Voilà un film expérimental réalisé par une photographe japonaise, qui revient sur des lieux de son enfance. Par un dispositif particulier, on voit successivement sa main tenir des photos du passé et des photos d’elle en train de prendre des clichés sur les lieux que jadis son grand-père avait capturés. Maki Satake poursuit le travail de son aïeul, produisant une continuité entre les générations.
Réminiscences et rémanence du passé.
Est-ce qu’avec le temps tout s’en va ? La réponse est ici négative, et l’on sent que le temps ne s’écoule pas au Japon de la même manière que dans nos contrées, de façon peut-être plus circulaire que linéaire, comme on le voit avec l’évocation des saisons. Le projet s’interroge sur le temps par le biais de l’espace, et de son évolution. Il est d’ailleurs fascinant avec ce film de constater que rien n’a changé, que le paysage est le même que sur les phots d’antan. Bien sûr, il ne faut rien généraliser, ce ne sera jamais systématiquement le cas, nous connaissons tous des lieux qui ne seront jamais plus comme avant, le paysage évolue sans cesse, nous le savons bien, mais il reste fascinant pour moi de constater ces persistances et de retrouver dans le paysage d’aujourd’hui des traces d’un passé qui n’est peut-être pas révolu.
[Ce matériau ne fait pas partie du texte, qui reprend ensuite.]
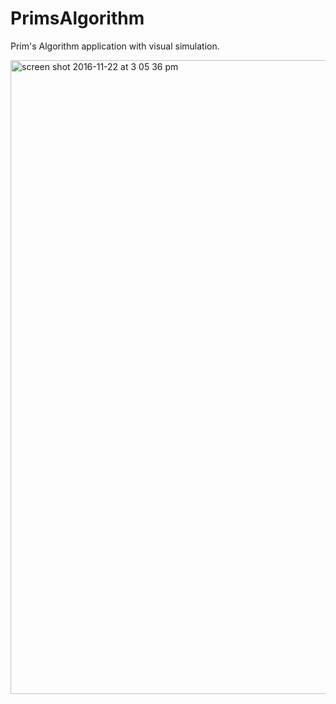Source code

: # PrimsAlgorithm
Prim's Algorithm application with visual simulation.

<img width="1014" alt="screen shot 2016-11-22 at 3 05 36 pm" src="https://cloud.githubusercontent.com/assets/3117127/20540124/d6ffdb12-b0c5-11e6-8fa3-9dd84c8a74d6.png">
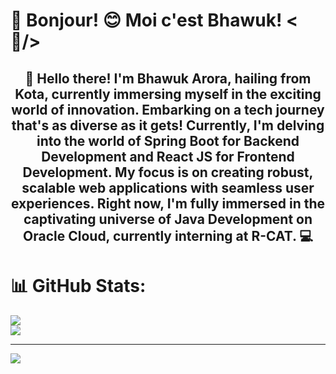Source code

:# 💫 Bonjour! 😊 Moi c'est Bhawuk! <🤠/>

<div align="center">
    <h2>🚀 Hello there! I'm Bhawuk Arora, hailing from Kota, currently immersing myself in the exciting world of innovation. Embarking on a tech journey that's as diverse as it gets! Currently, I'm delving into the world of Spring Boot for Backend Development and React JS for Frontend Development. My focus is on creating robust, scalable web applications with seamless user experiences. Right now, I'm fully immersed in the captivating universe of Java Development on Oracle Cloud, currently interning at R-CAT. 💻</h2>
</div>

# 📊 GitHub Stats:
![](https://github-readme-streak-stats.herokuapp.com/?user=geeky-bhawuk-arora&theme=default_repocard&hide_border=false)<br/>
![](https://github-readme-stats.vercel.app/api/top-langs/?username=geeky-bhawuk-arora&theme=default_repocard&hide_border=false&include_all_commits=true&count_private=true&layout=compact)

---
[![](https://visitcount.itsvg.in/api?id=geeky-bhawuk-arora&icon=0&color=0)](https://visitcount.itsvg.in)
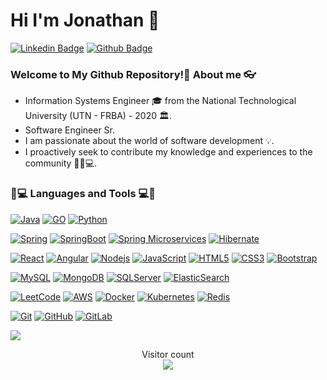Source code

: 
# Hi I'm Jonathan 👋

[![Linkedin Badge](https://img.shields.io/badge/-Jonathan_Victorica-blue?style=flat&logo=Linkedin&logoColor=white&link=https://www.linkedin.com/in/jonathanvictorica/)](https://www.linkedin.com/in/jonathanvictorica/)
[![Github Badge](https://img.shields.io/badge/-Jonathan_Victorica-orange?style=flat&logo=github&logoColor=white&link=https://github.com/jonathanvictorica)](https://github.com/jonathanvictorica)


### Welcome to My Github Repository!🤩 About me 👓

- Information Systems Engineer 🎓 from the National Technological University (UTN - FRBA) - 2020 🏛.
- Software Engineer Sr.
- I am passionate about the world of software development 💡.
- I proactively seek to contribute my knowledge and experiences to the community 👨🏻💻.


### 👨💻 Languages and Tools 💻👨
[![Java](https://img.shields.io/badge/Java-orange?style=flat&logo=java&logoColor=white&link=https://github.com/jonathanvictorica)](https://github.com/jonathanvictorica) 
[![GO](https://img.shields.io/badge/-Go-white?style=flat&logo=go&link=https://github.com/jonathanvictorica)](https://github.com/jonathanvictorica)
[![Python](https://img.shields.io/badge/-Python-black?style=flat&logo=python&link=https://github.com/jonathanvictorica)](https://github.com/jonathanvictorica) 

[![Spring](https://img.shields.io/badge/-Spring-g?style=flat&logo=spring&logoColor=white&link=https://github.com/jonathanvictorica)](https://github.com/jonathanvictorica) 
[![SpringBoot](https://img.shields.io/badge/-Springboot-black?style=flat&logo=spring&link=https://github.com/jonathanvictorica)](https://github.com/jonathanvictorica) 
[![Spring Microservices](https://img.shields.io/badge/-Spring_Microservices-g?style=flat&logo=spring&logoColor=white&link=https://github.com/jonathanvictorica)](https://github.com/jonathanvictorica) 
[![Hibernate](https://img.shields.io/badge/-Hibernate-black?style=flat&logo=hibernate&link=https://github.com/jonathanvictorica)](https://github.com/jonathanvictorica) 

[![React](https://img.shields.io/badge/-React-black?style=flat&logo=react&link=https://github.com/jonathanvictorica)](https://github.com/jonathanvictorica) 
[![Angular](https://img.shields.io/badge/-Angular-red?style=flat&logo=angular&link=https://github.com/jonathanvictorica)](https://github.com/jonathanvictorica) 
[![Nodejs](https://img.shields.io/badge/-NodeJS-black?style=flat&logo=Node.js&link=https://github.com/jonathanvictorica)](https://github.com/jonathanvictorica) 
[![JavaScript](https://img.shields.io/badge/-JavaScript-black?style=flat&logo=javascript&link=https://github.com/jonathanvictorica)](https://github.com/jonathanvictorica) 
[![HTML5](https://img.shields.io/badge/-HTML5-E34F26?style=flat&logo=html5&logoColor=white&link=https://github.com/jonathanvictorica)](https://github.com/jonathanvictorica) 
[![CSS3](https://img.shields.io/badge/-CSS3-1572B6?style=flat&logo=css3&link=https://github.com/jonathanvictorica)](https://github.com/jonathanvictorica) 
[![Bootstrap](https://img.shields.io/badge/-Bootstrap-563D7C?style=flat&logo=bootstrap&link=https://github.com/jonathanvictorica)](https://github.com/jonathanvictorica) 

[![MySQL](https://img.shields.io/badge/-MySQL-black?style=flat&logo=mysql&link=https://github.com/jonathanvictorica)](https://github.com/jonathanvictorica)
[![MongoDB](https://img.shields.io/badge/-MongoDB-orange?style=flat&logo=mongodb&link=https://github.com/jonathanvictorica)](https://github.com/jonathanvictorica)
[![SQLServer](https://img.shields.io/badge/-SQLServer-blue?style=flat&logo=postgresql&link=https://github.com/jonathanvictorica)](https://github.com/jonathanvictorica)
[![ElasticSearch](https://img.shields.io/badge/-ElasticSearch-olive?style=flat&logo=elasticsearch&link=https://github.com/jonathanvictorica)](https://github.com/jonathanvictorica)
  
[![LeetCode](https://img.shields.io/badge/-LeetCode-02569B?style=flat&logo=leetCode&link=https://github.com/jonathanvictorica)](https://github.com/jonathanvictorica)
[![AWS](https://img.shields.io/badge/-AWS-orange?style=flat&logo=aws&link=https://github.com/jonathanvictorica)](https://github.com/jonathanvictorica) 
[![Docker](https://img.shields.io/badge/-Docker-black?style=flat&logo=docker&link=https://github.com/jonathanvictorica)](https://github.com/jonathanvictorica) 
[![Kubernetes](https://img.shields.io/badge/-Kubernetes-blue?style=flat&logo=kubenetes&link=https://github.com/jonathanvictorica)](https://github.com/jonathanvictorica) 
[![Redis](https://img.shields.io/badge/-Redis-black?style=flat&logo=redis&link=https://github.com/jonathanvictorica)](https://github.com/jonathanvictorica) 

[![Git](https://img.shields.io/badge/-Git-black?style=flat&logo=git&link=https://github.com/jonathanvictorica)](https://github.com/jonathanvictorica) 
[![GitHub](https://img.shields.io/badge/-GitHub-181717?style=flat&logo=github&link=https://github.com/jonathanvictorica)](https://github.com/jonathanvictorica)
[![GitLab](https://img.shields.io/badge/-GitLab-181717?style=flat&logo=gitlab&link=https://github.com/jonathanvictorica)](https://gitlab.com/jonathanvictorica) 


<a href="https://github.com/jonathanvictorica">
  <img align="center" src="https://github-readme-stats.vercel.app/api/top-langs/?username=jonathanvictorica&theme=radical" />
</a>

<p align="center"> 
  Visitor count<br>
  <img src="https://profile-counter.glitch.me/jonathanvictorica/count.svg" />
</p>


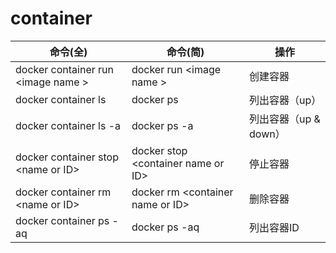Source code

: # container



| 命令(全)                                 | 命令(简)                                 | 操作                  |
| ---------------------------------------- | ---------------------------------------- | --------------------- |
| docker container run &lt;image name &gt; | docker run &lt;image name &gt;           | 创建容器              |
| docker container ls                      | docker ps                                | 列出容器（up）        |
| docker container ls -a                   | docker ps -a                             | 列出容器（up & down） |
| docker container stop &lt;name or ID&gt; | docker stop &lt;container name or ID&gt; | 停止容器              |
| docker container rm &lt;name or ID&gt;   | docker rm &lt;container name or ID&gt;   | 删除容器              |
| docker container ps -aq                  | docker ps -aq                            | 列出容器ID            |

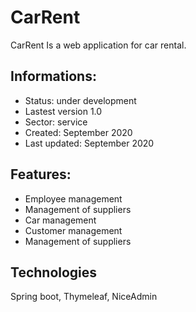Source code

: 
# CarRent
CarRent Is a web application for car rental.

## Informations: 
- Status: under development
- Lastest version 1.0
- Sector: service
- Created: September 2020
- Last updated: September 2020

## Features:
- Employee management
- Management of suppliers
- Car management
- Customer management
- Management of suppliers

## Technologies

Spring boot, Thymeleaf, NiceAdmin

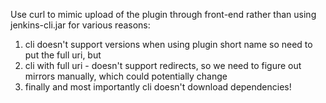 Use curl to mimic upload of the plugin through front-end rather than using jenkins-cli.jar for various reasons:
1) cli doesn't support versions when using plugin short name so need to put the full uri, but
2) cli with full uri - doesn't support redirects, so we need to figure out mirrors manually, which could potentially change
3) finally and most importantly cli doesn't download dependencies!
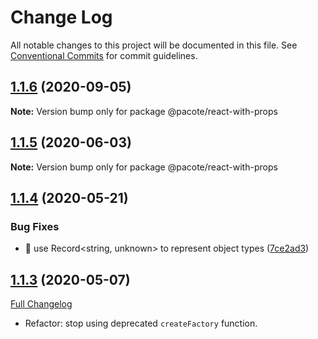 # Change Log

All notable changes to this project will be documented in this file.
See [Conventional Commits](https://conventionalcommits.org) for commit guidelines.

## [1.1.6](https://github.com/PacoteJS/pacote/compare/@pacote/react-with-props@1.1.5...@pacote/react-with-props@1.1.6) (2020-09-05)

**Note:** Version bump only for package @pacote/react-with-props

## [1.1.5](https://github.com/PacoteJS/pacote/compare/@pacote/react-with-props@1.1.4...@pacote/react-with-props@1.1.5) (2020-06-03)

**Note:** Version bump only for package @pacote/react-with-props

## [1.1.4](https://github.com/PacoteJS/pacote/compare/@pacote/react-with-props@1.1.3...@pacote/react-with-props@1.1.4) (2020-05-21)

### Bug Fixes

- 🐛 use Record<string, unknown> to represent object types ([7ce2ad3](https://github.com/PacoteJS/pacote/commit/7ce2ad3e25762bd86c90771791b0571f99f1ea32))

## [1.1.3](https://github.com/PacoteJS/pacote/tree/@pacote/react-with-props/1.1.3) (2020-05-07)

[Full Changelog](https://github.com/PacoteJS/pacote/compare/@pacote/react-with-props@1.1.2...@pacote/react-with-props@1.1.3)

- Refactor: stop using deprecated `createFactory` function.
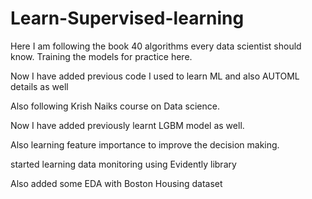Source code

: # Learn-Supervised-learning

Here I am following the book 40 algorithms every data scientist should know. Training the models for practice here.

Now I have added previous code I used to learn ML and also AUTOML details as well

Also following Krish Naiks course on Data science.

Now I have added previously learnt LGBM model as well.

Also learning feature importance to improve the decision making.

started learning data monitoring using Evidently library

Also added some EDA with Boston Housing dataset
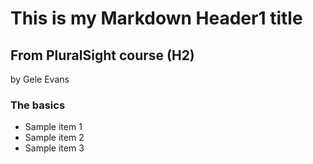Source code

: # This is my Markdown Header1 title

## From PluralSight course (H2)
by Gele Evans

### The basics
- Sample item 1
- Sample item 2
- Sample item 3

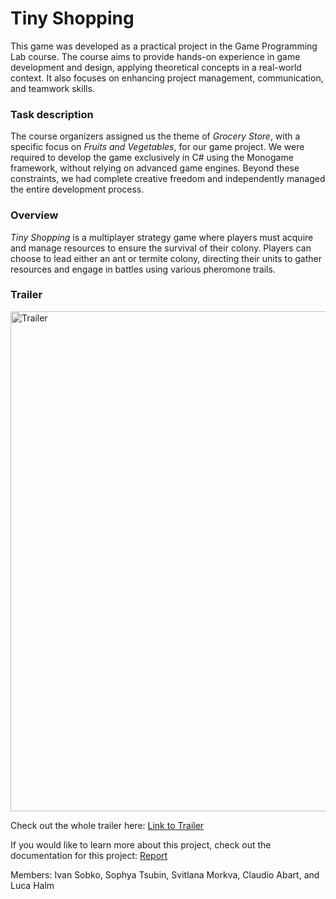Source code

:
# Tiny Shopping

This game was developed as a practical project in the Game Programming Lab course. The course aims to provide hands-on experience in game development and design, applying theoretical concepts in a real-world context. It also focuses on enhancing project management, communication, and teamwork skills.

### Task description

The course organizers assigned us the theme of *Grocery Store*, with a specific focus on *Fruits and Vegetables*, for our game project. We were required to develop the game exclusively in C# using the Monogame framework, without relying on advanced game engines. Beyond these constraints, we had complete creative freedom and independently managed the entire development process.

### Overview

*Tiny Shopping* is a multiplayer strategy game where players must acquire and manage resources to ensure the survival of their colony. Players can choose to lead either an ant or termite colony, directing their units to gather resources and engage in battles using various pheromone trails.

### Trailer

<img src="./4_voting_teaser.gif" alt="Trailer" width="800"></img>

Check out the whole trailer here: [Link to Trailer](./assignments/final_presentation/3_trailer.mp4)

If you would like to learn more about this project, check out the documentation for this project: [Report](./assignments/report/6_final_report.pdf)

Members: Ivan Sobko, Sophya Tsubin, Svitlana Morkva, Claudio Abart, and Luca Halm
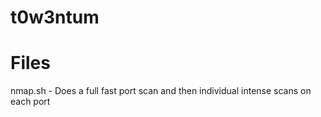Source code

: # t0w3ntum

# Files
nmap.sh - Does a full fast port scan and then individual intense scans on each port
  
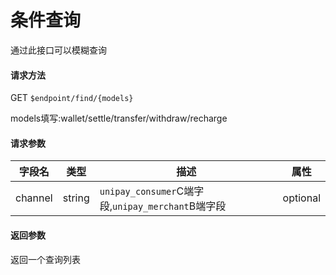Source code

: # 条件查询

通过此接口可以模糊查询

#### 请求方法

GET `$endpoint/find/{models}`

models填写:wallet/settle/transfer/withdraw/recharge

#### 请求参数

| 字段名 | 类型   | 描述                                        | 属性     |
| ------ | ------ | ------------------------------------------- | -------- |
| channel     | string | `unipay_consumer`C端字段,`unipay_merchant`B端字段 | optional |
#### 返回参数

返回一个查询列表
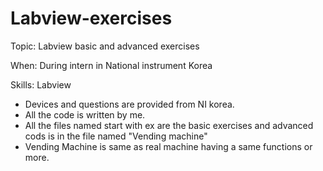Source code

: # Labview-exercises

Topic: Labview basic and advanced exercises

When: During intern in National instrument Korea

Skills: Labview

* Devices and questions are provided from NI korea.
* All the code is written by me.
* All the files named start with ex are the basic exercises and advanced cods is in the file named "Vending machine"
* Vending Machine is same as real machine having a same functions or more. 
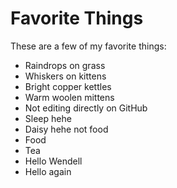 # Favorite Things

These are a few of my favorite things:

- Raindrops on grass
- Whiskers on kittens
- Bright copper kettles
- Warm woolen mittens
- Not editing directly on GitHub
- Sleep hehe
- Daisy hehe not food
- Food
- Tea
- Hello Wendell
- Hello again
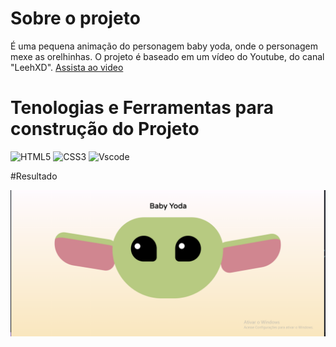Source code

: # Sobre o projeto
É uma pequena animação do personagem baby yoda, onde o personagem mexe as orelhinhas. O projeto é baseado em um vídeo do Youtube, do canal "LeehXD".
[Assista ao video](https://youtu.be/73B40rMoHks?si=0rtSImMaQKzcEMOT)

# Tenologias e Ferramentas para construção do Projeto

![HTML5](https://img.shields.io/badge/HTML5-E34F26?style=for-the-badge&logo=html5&logoColor=white)
![CSS3](https://img.shields.io/badge/CSS3-1572B6?style=for-the-badge&logo=css3&logoColor=white)
![Vscode](https://img.shields.io/badge/Vscode-007ACC?style=for-the-badge&logo=visual-studio-code&logoColor=white)

#Resultado

<div>
   <img src="resultado-baby-yoda.png">
</div>
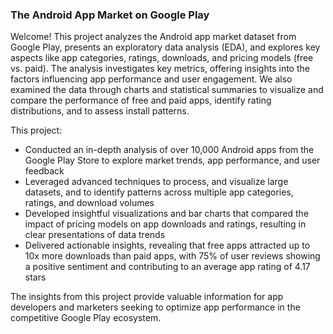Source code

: ### The Android App Market on Google Play

Welcome! This project analyzes the Android app market dataset from Google Play, presents an exploratory data analysis (EDA), and explores key aspects like app categories, ratings, downloads, and pricing models (free vs. paid). The analysis investigates key metrics, offering insights into the factors influencing app performance and user engagement. We also examined the data through charts and statistical summaries to visualize and compare the performance of free and paid apps, identify rating distributions, and to assess install patterns.

This project:
- Conducted an in-depth analysis of over 10,000 Android apps from the Google Play Store to explore market trends, app performance, and user feedback
- Leveraged advanced techniques to process, and visualize large datasets, and to identify patterns across multiple app categories, ratings, and download volumes
- Developed insightful visualizations and bar charts that compared the impact of pricing models on app downloads and ratings, resulting in clear presentations of data trends
- Delivered actionable insights, revealing that free apps attracted up to 10x more downloads than paid apps, with 75% of user reviews showing a positive sentiment and contributing to an average app rating of 4.17 stars

The insights from this project provide valuable information for app developers and marketers seeking to optimize app performance in the competitive Google Play ecosystem.
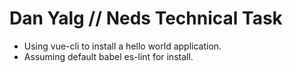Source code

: # Dan Yalg // Neds Technical Task

- Using vue-cli to install a hello world application.
- Assuming default babel es-lint for install.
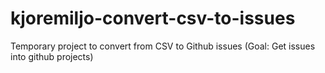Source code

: # kjoremiljo-convert-csv-to-issues
Temporary project to convert from CSV to Github issues (Goal: Get issues into github projects)
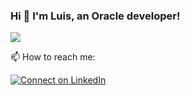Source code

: ### Hi 👋 I'm Luis, an Oracle developer!
<img
   src="https://github-readme-stats.vercel.app/api?username=Luis-Enrique-Mora&show_icons=true&theme=tokyonight"
/>

📫 How to reach me:

[![Connect on LinkedIn](https://img.shields.io/badge/--linkedin?label=LinkedIn&logo=LinkedIn&style=social)](https://www.linkedin.com/in/luis-enrique-mora)
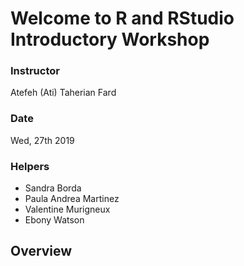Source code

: # Welcome to R and RStudio Introductory Workshop

### Instructor
Atefeh (Ati) Taherian Fard
### Date
Wed, 27th 2019
### Helpers
* Sandra Borda
* Paula Andrea Martinez
* Valentine Murigneux
* Ebony Watson


## Overview

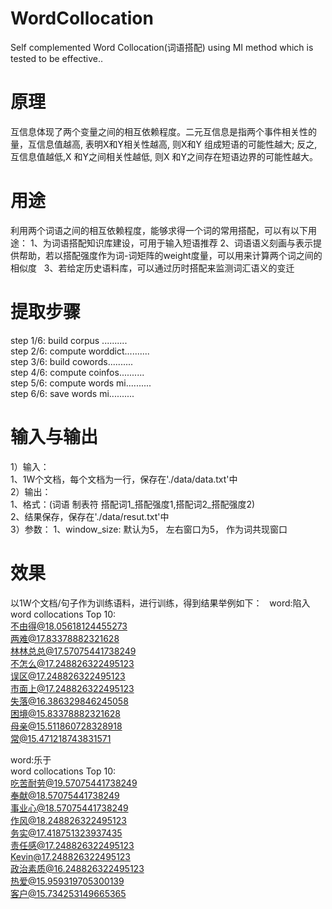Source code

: # WordCollocation
Self complemented Word Collocation(词语搭配) using MI method which is tested to be effective..
# 原理  
互信息体现了两个变量之间的相互依赖程度。二元互信息是指两个事件相关性的量，互信息值越高, 表明X和Y相关性越高, 则X和Y 组成短语的可能性越大; 反之, 互信息值越低,X 和Y之间相关性越低, 则X 和Y之间存在短语边界的可能性越大。
# 用途
利用两个词语之间的相互依赖程度，能够求得一个词的常用搭配，可以有以下用途：
1、为词语搭配知识库建设，可用于输入短语推荐
2、词语语义刻画与表示提供帮助，若以搭配强度作为词-词矩阵的weight度量，可以用来计算两个词之间的相似度   
3、若给定历史语料库，可以通过历时搭配来监测词汇语义的变迁
# 提取步骤
step 1/6: build corpus ..........  
step 2/6: compute worddict..........  
step 3/6: build cowords..........  
step 4/6: compute coinfos..........  
step 5/6: compute words mi..........  
step 6/6: save words mi..........  
# 输入与输出
1）输入：  
1、1W个文档，每个文档为一行，保存在'./data/data.txt'中  
2）输出：  
1、格式：(词语 制表符 搭配词1_搭配强度1,搭配词2_搭配强度2)    
2、结果保存，保存在'./data/resut.txt'中  
3）参数：
1、window_size: 默认为5， 左右窗口为5， 作为词共现窗口  
# 效果  
以1W个文档/句子作为训练语料，进行训练，得到结果举例如下：      
word:陷入    
word collocations Top 10:  
不由得@18.05618124455273  
两难@17.83378882321628  
林林总总@17.57075441738249  
不怎么@17.248826322495123  
误区@17.248826322495123  
市面上@17.248826322495123  
失落@16.386329846245058  
困境@15.83378882321628  
母亲@15.511860728328918  
常@15.471218743831571  

word:乐于  
word collocations Top 10:  
吃苦耐劳@19.57075441738249  
奉献@18.57075441738249  
事业心@18.57075441738249  
作风@18.248826322495123  
务实@17.418751323937435  
责任感@17.248826322495123  
Kevin@17.248826322495123  
政治素质@16.248826322495123  
热爱@15.959319705300139  
客户@15.734253149665365  

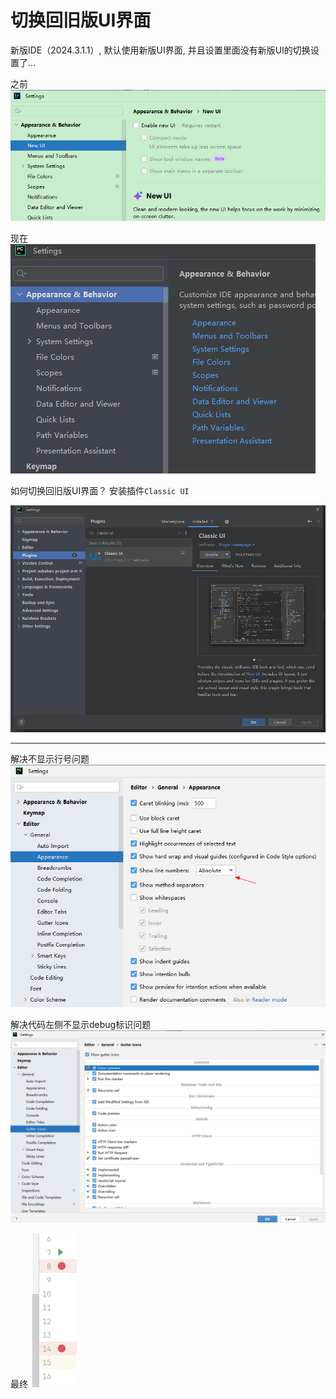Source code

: # 切换回旧版UI界面

新版IDE（2024.3.1.1）, 默认使用新版UI界面, 并且设置里面没有新版UI的切换设置了...

之前
![](./images/10-切换回旧版UI界面-1736403107931.png)

现在
![](./images/10-切换回旧版UI界面-1736403153294.png)


如何切换回旧版UI界面？
安装插件`Classic UI`

![](./images/10-切换回旧版UI界面-1736403022741.png)

---

解决不显示行号问题
![](./images/10-切换回旧版UI界面-1736751898016.png)

解决代码左侧不显示debug标识问题
![](./images/10-切换回旧版UI界面-1736751850580.png)

最终
![](./images/10-切换回旧版UI界面-1736751935181.png)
Dans ce monde qui connait des transformations profondes et rapides, il est aussi rassurant de se dire que certaines choses ne changeront pas, même si on sait au fond de nous que c’est complètement faux.
L’arbre n’a pas bougé, il semble bien que ce soit celui de la photo du grand-père, mais peut-on en être sûr ? Si chaque arbre est différent, les arbres se ressemblent quand même beaucoup. Comment être sûr, et puis non, il n’y a pas de doute, on peut tourner autour du pot (ou de l’arbre) pendant des heures, c’est bien le même ! La rémanence des traces et donc du passé voire du grand père !
Ce grand père photographe, c’est sans doute lui qui a fait de Maki Satake une photographe, et forcément, des questions se posent : ne reste-t-il pas davantage de choses de lui en nous que nous ne pouvons l’imaginer ? N’est-il pas encore vivant, quelque part ? Ne nous aurait-il pas légué bien plus qu’on ne l’aurait imaginé ? La réalisatrice marche ainsi sur les traces de son ancêtre, au propre comme au figuré.
On a donc là une jolie réflexion sur l’espace et le temps, sur ce qui change et ce qui reste, sur la fragilité de l’homme face à une nature qui ne meurt pas ; un film sur l’héritage, sur les traces d’un passé qui persiste, et donc un retour sur soi qui interroge la nature même de son identité.